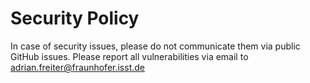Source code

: # Security Policy

In case of security issues, please do not communicate them via public GitHub issues. Please report
all vulnerabilities via email to adrian.freiter@fraunhofer.isst.de 
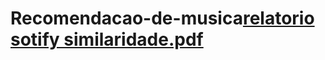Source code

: # Recomendacao-de-musica[relatorio sotify similaridade.pdf](https://github.com/user-attachments/files/20275683/relatorio.sotify.similaridade.pdf)
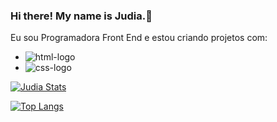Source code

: ### Hi there! My name is Judia.👋

Eu sou Programadora Front End e estou criando projetos com:

- <img src="https://img.shields.io/badge/HTML5-E34F26?style=for-the-badge&logo=html5&logoColor=white" alt="html-logo"/>

- <img src="https://img.shields.io/badge/CSS-239120?&style=for-the-badge&logo=css3&logoColor=white" alt="css-logo"/>

[![Judia Stats](https://github-readme-stats.vercel.app/api?username=judiaoficial)](https://github.com/anuraghazra/github-readme-stats)

[![Top Langs](https://github-readme-stats.vercel.app/api/top-langs/?username=judiaoficial)](https://github.com/anuraghazra/github-readme-stats)

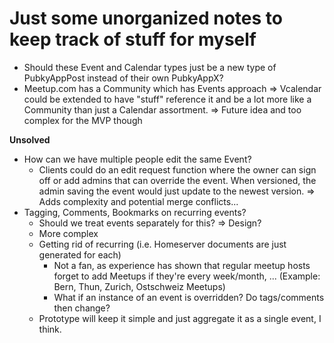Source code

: # Just some unorganized notes to keep track of stuff for myself

- Should these Event and Calendar types just be a new type of PubkyAppPost
  instead of their own PubkyAppX?
- Meetup.com has a Community which has Events approach => Vcalendar could be
  extended to have "stuff" reference it and be a lot more like a Community than
  just a Calendar assortment. => Future idea and too complex for the MVP though

**Unsolved**

- How can we have multiple people edit the same Event?
  - Clients could do an edit request function where the owner can sign off or add admins
    that can override the event. When versioned, the admin saving the event would just
    update to the newest version. => Adds complexity and potential merge
    conflicts...
- Tagging, Comments, Bookmarks on recurring events?
  - Should we treat events separately for this? => Design?
  - More complex
  - Getting rid of recurring (i.e. Homeserver documents are just generated for
    each)
    - Not a fan, as experience has shown that regular meetup hosts forget to add
      Meetups if they're every week/month, ... (Example: Bern, Thun, Zurich,
      Ostschweiz Meetups)
    - What if an instance of an event is overridden? Do tags/comments then
      change?
  - Prototype will keep it simple and just aggregate it as a single event, I
    think.
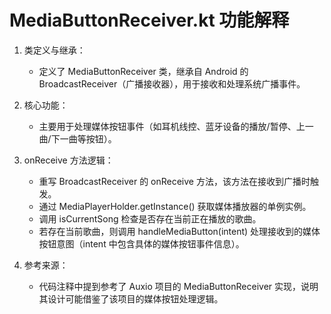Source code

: # MediaButtonReceiver.kt 功能解释

1. 类定义与继承：
   - 定义了 MediaButtonReceiver 类，继承自 Android 的 BroadcastReceiver（广播接收器），用于接收和处理系统广播事件。

2. 核心功能：
   - 主要用于处理媒体按钮事件（如耳机线控、蓝牙设备的播放/暂停、上一曲/下一曲等按钮）。

3. onReceive 方法逻辑：
   - 重写 BroadcastReceiver 的 onReceive 方法，该方法在接收到广播时触发。
   - 通过 MediaPlayerHolder.getInstance() 获取媒体播放器的单例实例。
   - 调用 isCurrentSong 检查是否存在当前正在播放的歌曲。
   - 若存在当前歌曲，则调用 handleMediaButton(intent) 处理接收到的媒体按钮意图（intent 中包含具体的媒体按钮事件信息）。

4. 参考来源：
   - 代码注释中提到参考了 Auxio 项目的 MediaButtonReceiver 实现，说明其设计可能借鉴了该项目的媒体按钮处理逻辑。
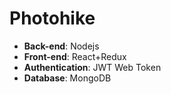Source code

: # Photohike
* **Back-end**: Nodejs<br/>
* **Front-end**: React+Redux<br/>
* **Authentication**: JWT Web Token<br />
* **Database**: MongoDB<br />
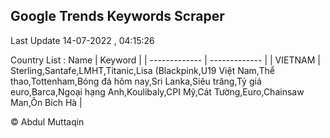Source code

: 

## Google Trends Keywords Scraper 
 
Last Update 14-07-2022 , 04:15:26

Country List :
 Name  | Keyword |
| ------------- | ------------- |
| VIETNAM | Sterling,Santafe,LMHT,Titanic,Lisa (Blackpink,U19 Việt Nam,Thể thao,Tottenham,Bóng đá hôm nay,Sri Lanka,Siêu trăng,Tỷ giá euro,Barca,Ngoại hạng Anh,Koulibaly,CPI Mỹ,Cát Tường,Euro,Chainsaw Man,Ôn Bích Hà |



© Abdul Muttaqin 

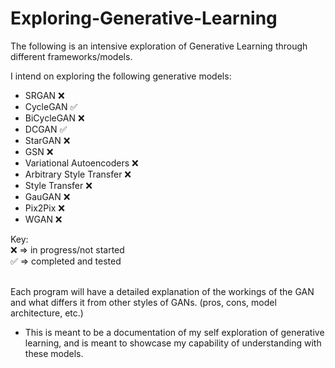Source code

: # Exploring-Generative-Learning
The following is an intensive exploration of Generative Learning through different frameworks/models.

I intend on exploring the following generative models:
- SRGAN ❌
- CycleGAN ✅
- BiCycleGAN ❌
- DCGAN ✅
- StarGAN ❌
- GSN ❌
- Variational Autoencoders ❌
- Arbitrary Style Transfer ❌
- Style Transfer ❌
- GauGAN ❌
- Pix2Pix ❌
- WGAN ❌

Key: <br>
❌ => in progress/not started <br>
✅ => completed and tested <br>
<br>

Each program will have a detailed explanation of the workings of the GAN and what differs it from other styles of GANs. (pros, cons, model architecture, etc.) <br>
- This is meant to be a documentation of my self exploration of generative learning, and is meant to showcase my capability of understanding with these models. 
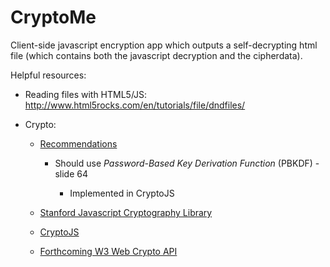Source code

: CryptoMe
===

Client-side javascript encryption app which outputs a self-decrypting html file (which contains both the javascript decryption and the cipherdata).

Helpful resources:

* Reading files with HTML5/JS: <http://www.html5rocks.com/en/tutorials/file/dndfiles/>

* Crypto:

    - [Recommendations](http://www.slideshare.net/kevinhakanson/developers-guide-to-javascript-and-web-cryptography)

        * Should use *Password-Based Key Derivation Function* (PBKDF) - slide 64

            - Implemented in CryptoJS
    - [Stanford Javascript Cryptography Library](https://github.com/bitwiseshiftleft/sjcl)
    - [CryptoJS](https://github.com/gwjjeff/cryptojs)
    - [Forthcoming W3 Web Crypto API](http://www.w3.org/TR/WebCryptoAPI/)


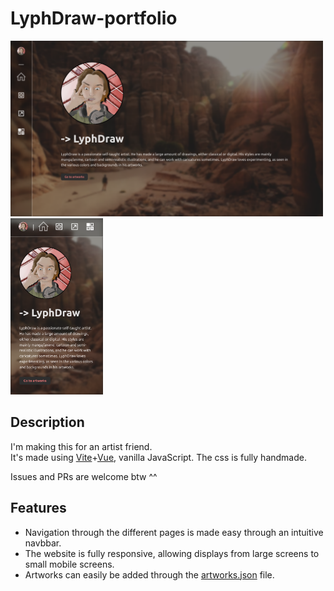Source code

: # LyphDraw-portfolio

<p float="left">
    <img alt="Demo" src="./ignore/Home.png" width="500" />
    <img alt="Demo2" src="./ignore/Home-mobile.png" width="148" />
</p>

## Description
I'm making this for an artist friend.   
It's made using [Vite](https://vitejs.dev/)+[Vue](https://vuejs.org/), vanilla JavaScript. The css is fully handmade.

Issues and PRs are welcome btw ^^

## Features
- Navigation through the different pages is made easy through an intuitive navbbar.
- The website is fully responsive, allowing displays from large screens to small mobile screens.
- Artworks can easily be added through the [artworks.json](./src/assets/artworks.json) file.
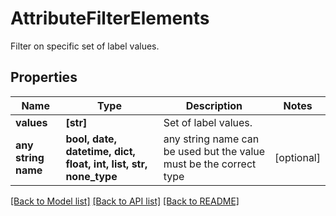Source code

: # AttributeFilterElements

Filter on specific set of label values.

## Properties
Name | Type | Description | Notes
------------ | ------------- | ------------- | -------------
**values** | **[str]** | Set of label values. | 
**any string name** | **bool, date, datetime, dict, float, int, list, str, none_type** | any string name can be used but the value must be the correct type | [optional]

[[Back to Model list]](../README.md#documentation-for-models) [[Back to API list]](../README.md#documentation-for-api-endpoints) [[Back to README]](../README.md)


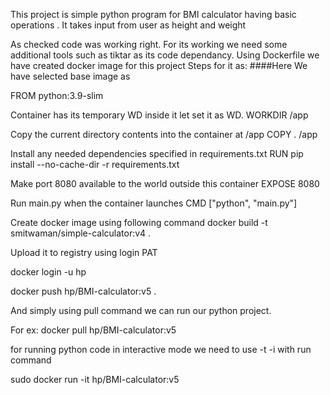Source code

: This project is simple python program for BMI calculator having basic operations . It takes input from user as height and weight

As checked code was working right. For its working we need some additional tools such as tiktar as its code dependancy. Using Dockerfile we have created docker image for this project Steps for it as: ####Here We have selected base image as

FROM python:3.9-slim

Container has its temporary WD inside it let set it as WD. WORKDIR /app

Copy the current directory contents into the container at /app COPY . /app

Install any needed dependencies specified in requirements.txt RUN pip install --no-cache-dir -r requirements.txt

Make port 8080 available to the world outside this container EXPOSE 8080

Run main.py when the container launches CMD ["python", "main.py"]

Create docker image using following command docker build -t smitwaman/simple-calculator:v4 .

Upload it to registry using login PAT

docker login -u hp

docker push hp/BMI-calculator:v5 .

And simply using pull command we can run our python project.

For ex: docker pull hp/BMI-calculator:v5

for running python code in interactive mode we need to use -t -i with run command

sudo docker run -it hp/BMI-calculator:v5
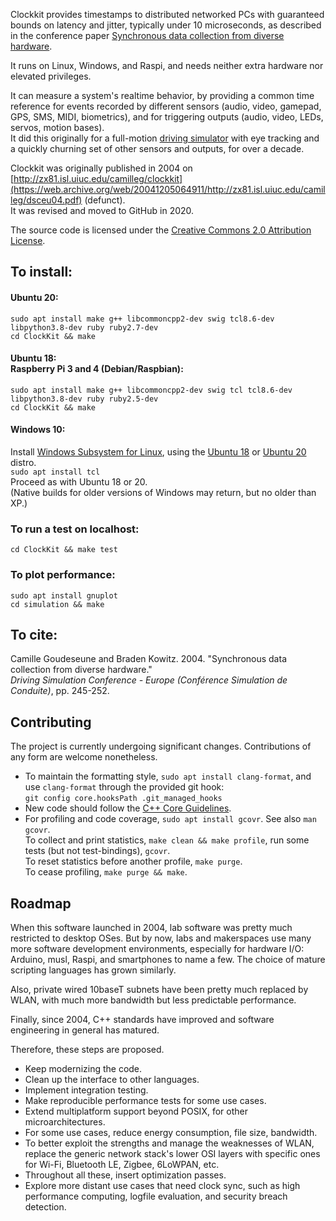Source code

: Clockkit provides timestamps to distributed networked PCs
with guaranteed bounds on latency and jitter, typically under 10 microseconds,
as described in the conference paper [Synchronous data collection from diverse hardware](dsceu04.pdf).

It runs on Linux, Windows, and Raspi,
and needs neither extra hardware nor elevated privileges.

It can measure a system's realtime behavior,
by providing a common time reference for events recorded by different sensors
(audio, video, gamepad, GPS, SMS, MIDI, biometrics),
and for triggering outputs (audio, video, LEDs, servos, motion bases).  
It did this originally for a full-motion [driving simulator](https://web.archive.org/web/20170517201424/http://www.isl.uiuc.edu/Labs/Driving%20Simulator/Driving%20Simulator.html) with eye tracking and a
quickly churning set of other sensors and outputs, for over a decade.

Clockkit was originally published in 2004 on [http://zx81.isl.uiuc.edu/camilleg/clockkit](https://web.archive.org/web/20041205064911/http://zx81.isl.uiuc.edu/camilleg/dsceu04.pdf) (defunct).  
It was revised and moved to GitHub in 2020.

The source code is licensed under the [Creative Commons 2.0 Attribution License](http://creativecommons.org/licenses/by/2.0).

## To install:

#### Ubuntu 20:
`sudo apt install make g++ libcommoncpp2-dev swig tcl8.6-dev libpython3.8-dev ruby ruby2.7-dev`  
`cd ClockKit && make`

#### Ubuntu 18:<br>Raspberry Pi 3 and 4 (Debian/Raspbian):
`sudo apt install make g++ libcommoncpp2-dev swig tcl tcl8.6-dev libpython3.8-dev ruby ruby2.5-dev`  
`cd ClockKit && make`

#### Windows 10:
Install [Windows Subsystem for Linux](https://docs.microsoft.com/en-us/windows/wsl/install-win10), using the [Ubuntu 18](https://www.microsoft.com/store/apps/9N9TNGVNDL3Q) or [Ubuntu 20](https://www.microsoft.com/store/apps/9n6svws3rx71) distro.  
`sudo apt install tcl`  
Proceed as with Ubuntu 18 or 20.  
(Native builds for older versions of Windows may return, but no older than XP.)

### To run a test on localhost:
`cd ClockKit && make test`

### To plot performance:
`sudo apt install gnuplot`  
`cd simulation && make`

## To cite:
Camille Goudeseune and Braden Kowitz.  2004.  "Synchronous data collection from diverse hardware."  
*Driving Simulation Conference - Europe (Conférence Simulation de Conduite)*, pp. 245-252. 

## Contributing
The project is currently undergoing significant changes. Contributions of any
form are welcome nonetheless.

- To maintain the formatting style, `sudo apt install clang-format`, and use `clang-format` through the provided git hook:  
  `git config core.hooksPath .git_managed_hooks`
- New code should follow the [C++ Core Guidelines](https://github.com/isocpp/CppCoreGuidelines/blob/master/CppCoreGuidelines.md#c-core-guidelines).
- For profiling and code coverage, `sudo apt install gcovr`.  See also `man gcovr`.  
  To collect and print statistics, `make clean && make profile`, run some tests (but not test-bindings), `gcovr`.  
  To reset statistics before another profile, `make purge`.  
  To cease profiling, `make purge && make`.

## Roadmap
When this software launched in 2004, lab software was pretty much restricted to
desktop OSes.  But by now, labs and makerspaces use many more software
development environments, especially for hardware I/O:
Arduino, musl, Raspi, and smartphones to name a few.
The choice of mature scripting languages has grown similarly.

Also, private wired 10baseT subnets have been pretty much replaced by WLAN,
with much more bandwidth but less predictable performance.

Finally, since 2004, C++ standards have improved
and software engineering in general has matured.

Therefore, these steps are proposed.

- Keep modernizing the code.
- Clean up the interface to other languages.
- Implement integration testing.
- Make reproducible performance tests for some use cases.
- Extend multiplatform support beyond POSIX, for other microarchitectures.
- For some use cases, reduce energy consumption, file size, bandwidth.
- To better exploit the strengths and manage the weaknesses of WLAN,
replace the generic network stack's lower OSI layers with
specific ones for Wi-Fi, Bluetooth LE, Zigbee, 6LoWPAN, etc.
- Throughout all these, insert optimization passes.
- Explore more distant use cases that need clock sync, such as
high performance computing, logfile evaluation, and security breach detection.
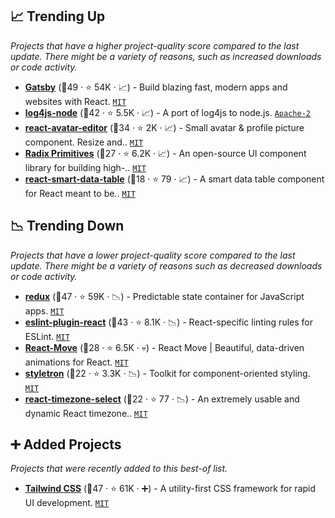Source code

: ## 📈 Trending Up

_Projects that have a higher project-quality score compared to the last update. There might be a variety of reasons, such as increased downloads or code activity._

- <b><a href="https://github.com/gatsbyjs/gatsby">Gatsby</a></b> (🥈49 ·  ⭐ 54K · 📈) - Build blazing fast, modern apps and websites with React. <code><a href="http://bit.ly/34MBwT8">MIT</a></code>
- <b><a href="https://github.com/log4js-node/log4js-node">log4js-node</a></b> (🥉42 ·  ⭐ 5.5K · 📈) - A port of log4js to node.js. <code><a href="http://bit.ly/3nYMfla">Apache-2</a></code>
- <b><a href="https://github.com/mosch/react-avatar-editor">react-avatar-editor</a></b> (🥈34 ·  ⭐ 2K · 📈) - Small avatar & profile picture component. Resize and.. <code><a href="http://bit.ly/34MBwT8">MIT</a></code>
- <b><a href="https://github.com/radix-ui/primitives">Radix Primitives</a></b> (🥉27 ·  ⭐ 6.2K · 📈) - An open-source UI component library for building high-.. <code><a href="http://bit.ly/34MBwT8">MIT</a></code>
- <b><a href="https://github.com/joaocarmo/react-smart-data-table">react-smart-data-table</a></b> (🥉18 ·  ⭐ 79 · 📈) - A smart data table component for React meant to be.. <code><a href="http://bit.ly/34MBwT8">MIT</a></code>

## 📉 Trending Down

_Projects that have a lower project-quality score compared to the last update. There might be a variety of reasons such as decreased downloads or code activity._

- <b><a href="https://github.com/reduxjs/redux">redux</a></b> (🥇47 ·  ⭐ 59K · 📉) - Predictable state container for JavaScript apps. <code><a href="http://bit.ly/34MBwT8">MIT</a></code>
- <b><a href="https://github.com/jsx-eslint/eslint-plugin-react">eslint-plugin-react</a></b> (🥈43 ·  ⭐ 8.1K · 📉) - React-specific linting rules for ESLint. <code><a href="http://bit.ly/34MBwT8">MIT</a></code>
- <b><a href="https://github.com/sghall/react-move">React-Move</a></b> (🥉28 ·  ⭐ 6.5K · 💀) - React Move | Beautiful, data-driven animations for React. <code><a href="http://bit.ly/34MBwT8">MIT</a></code>
- <b><a href="https://github.com/styletron/styletron">styletron</a></b> (🥉22 ·  ⭐ 3.3K · 📉) - Toolkit for component-oriented styling. <code><a href="http://bit.ly/34MBwT8">MIT</a></code>
- <b><a href="https://github.com/ndom91/react-timezone-select">react-timezone-select</a></b> (🥉22 ·  ⭐ 77 · 📉) - An extremely usable and dynamic React timezone.. <code><a href="http://bit.ly/34MBwT8">MIT</a></code>

## ➕ Added Projects

_Projects that were recently added to this best-of list._

- <b><a href="https://github.com/tailwindlabs/tailwindcss">Tailwind CSS</a></b> (🥇47 ·  ⭐ 61K · ➕) - A utility-first CSS framework for rapid UI development. <code><a href="http://bit.ly/34MBwT8">MIT</a></code>

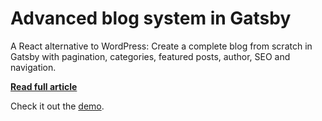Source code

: # Advanced blog system in Gatsby

A React alternative to WordPress: Create a complete blog from scratch in Gatsby with pagination, categories, featured posts, author, SEO and navigation.

**[Read full article](https://medium.com/@danilowoznica/advanced-blog-system-in-gatsby-16e0cd6b85ad)**

Check it out the [demo](https://gatsby-advanced-blog-system.danilowoz.now.sh/).

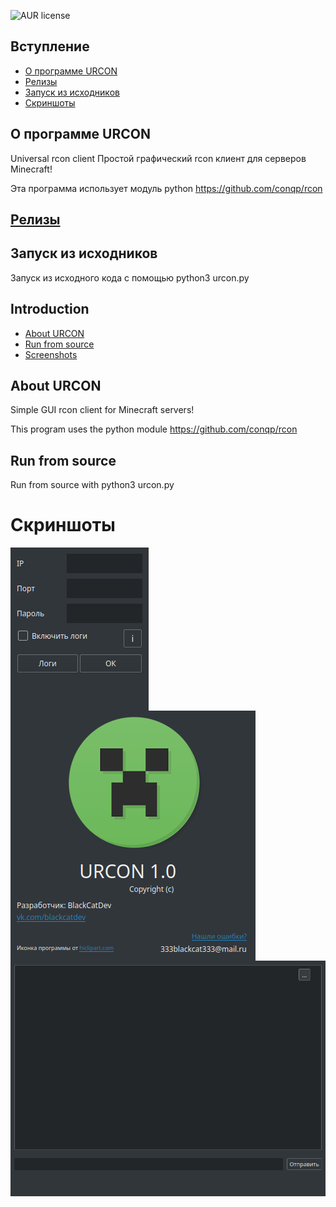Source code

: ![AUR license](https://img.shields.io/badge/license-Apache-orange)

## Вступление
- [О программе URCON](#О-программе-URCON)
- [Релизы](#Релизы)
- [Запуск из исходников](#Запуск-из-исходников)
- [Скриншоты](#Скриншоты)

## О программе URCON
Universal rcon client
Простой графический rcon клиент для серверов Minecraft!

Эта программа использует модуль python https://github.com/conqp/rcon

## [Релизы](https://github.com/BlackCatDevel0per/URCON/releases)

## Запуск из исходников
Запуск из исходного кода с помощью python3 urcon.py

## Introduction
- [About URCON](#About-URCON)
- [Run from source](#Run-from-source)
- [Screenshots](#Скриншоты)

## About URCON
Simple GUI rcon client for Minecraft servers!

This program uses the python module https://github.com/conqp/rcon

## Run from source
Run from source with python3 urcon.py

# Скриншоты

<img src="Screenshots/connect.png" align="center" />
<img src="Screenshots/about.png" align="center" />
<img src="Screenshots/main.png" align="center" />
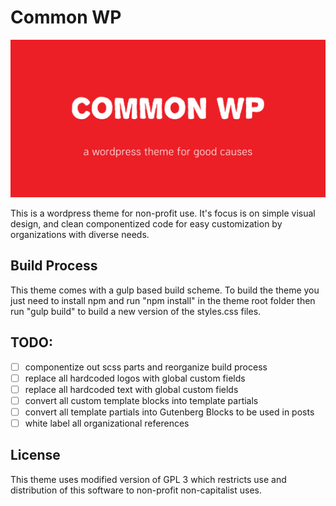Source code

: # Common WP

![](./assets/images/github.jpg)



This is a wordpress theme for non-profit use. It's focus is on simple visual design, and clean componentized code for easy customization by organizations with diverse needs.

## Build Process

This theme comes with a gulp based build scheme. To build the theme you just need to install npm and run "npm install" in the theme root folder then run "gulp build" to build a new version of the styles.css files.

## TODO:

- [ ] componentize out scss parts and reorganize build process
- [ ] replace all hardcoded logos with global custom fields
- [ ] replace all hardcoded text with global custom fields
- [ ] convert all custom template blocks into template partials
- [ ] convert all template partials into Gutenberg Blocks to be used in posts
- [ ] white label all organizational references

## License

This theme uses modified version of GPL 3 which restricts use and distribution of this software to non-profit non-capitalist uses.
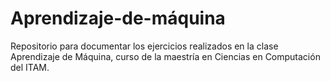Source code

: # Aprendizaje-de-máquina
Repositorio para documentar los ejercicios realizados en la clase Aprendizaje de Máquina, curso de la maestría en Ciencias en Computación del ITAM.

— Exercise —
Which part of the entries opens with the line containing "[[Back to Model" and closes with the line containing "FROM python:3.9-slim"? Output that part exactly, ends included, pictures excluded.

— Written solution —
[[Back to Model list]](../README.md#documentation-for-models) [[Back to API list]](../README.md#documentation-for-api-endpoints) [[Back to README]](../README.md)


Source code

: This project is simple python program for BMI calculator having basic operations . It takes input from user as height and weight

As checked code was working right. For its working we need some additional tools such as tiktar as its code dependancy. Using Dockerfile we have created docker image for this project Steps for it as: ####Here We have selected base image as

FROM python:3.9-slim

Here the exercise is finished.